Date published: 12 January 2010

A new experiment which aims to clamp down on violent offending by focusing on hotspots for criminal activity will begin later this year, it was announced today.

Greater Manchester Police are planning to test the initiative, instigated by Cambridge University, by letting officers focus on pressure points known for high levels of offending, the university said.

Police will centre their attention on hundreds of small areas, including Rochdale, none of which will be larger than a few hundred feet.

They will be testing the theory that one constable can deter more crime by checking a series of hot-spots for offending rather than making less structured patrols across a wider area.

Criminology professor Lawrence Sherman, who is leading the project, said the final arrangements will be discussed this week and the research will start in spring.

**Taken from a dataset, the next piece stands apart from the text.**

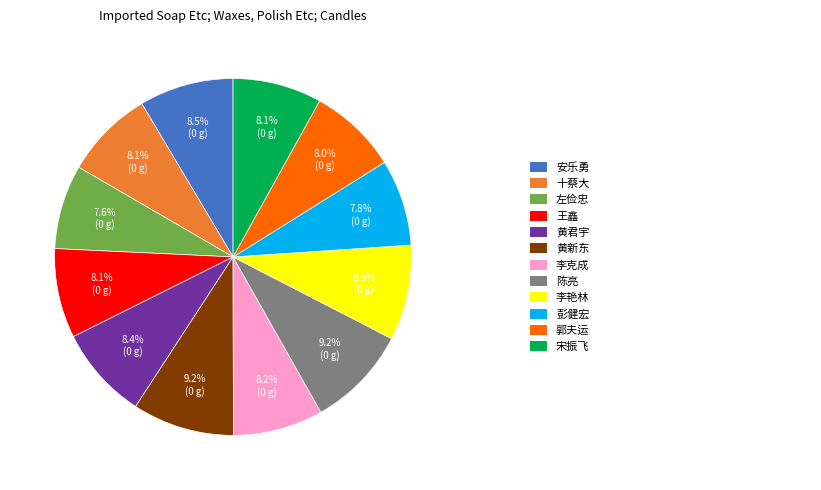

Is there any slice that represents more than half of the pie?

No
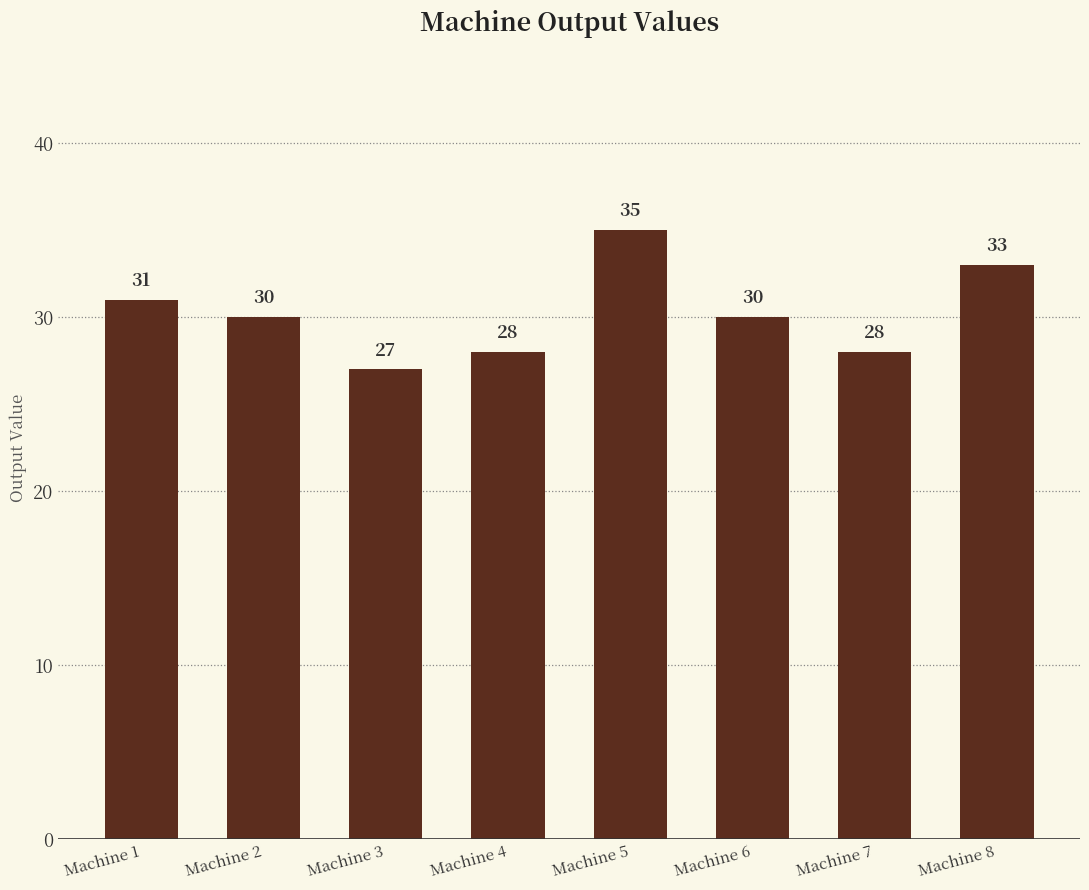

How many values are between 28 and 33?

6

“This will be the first controlled experiment in history which allows us to assess not only whether this patrol design will reduce crime in those areas, but also whether it just encourages offenders to go elsewhere,” said Prof Sherman.

“We believe that simply by having a police officer stationed in the middle of one of these pressure points we can spoil the party for would–be offenders and stabilise the area.

“If the experiment produces the results we hope it will, we could end up revolutionising policing by putting officers not on neighbourhood beats, but focusing them heavily on these pressure points.”

The experiment will divide 200 hotspots into two groups, the first will be policed normally and the second will feature officers stationed in the pressure points.

After a year researchers will measure the levels of crime in both groups.

Comments

There has been a fixed police office on the Falinge Estate; there were three class A drugs raids on the estate within a period of hours. Falinge is riddled with crime and criminals. So much for professor Sherman's theory!

While we're on the subject, how is it that it takes 15 police officers to arrest one scrawny heroin addict? Surely half dozen would suffice, or even three groups of 5 making the police efforts more effective.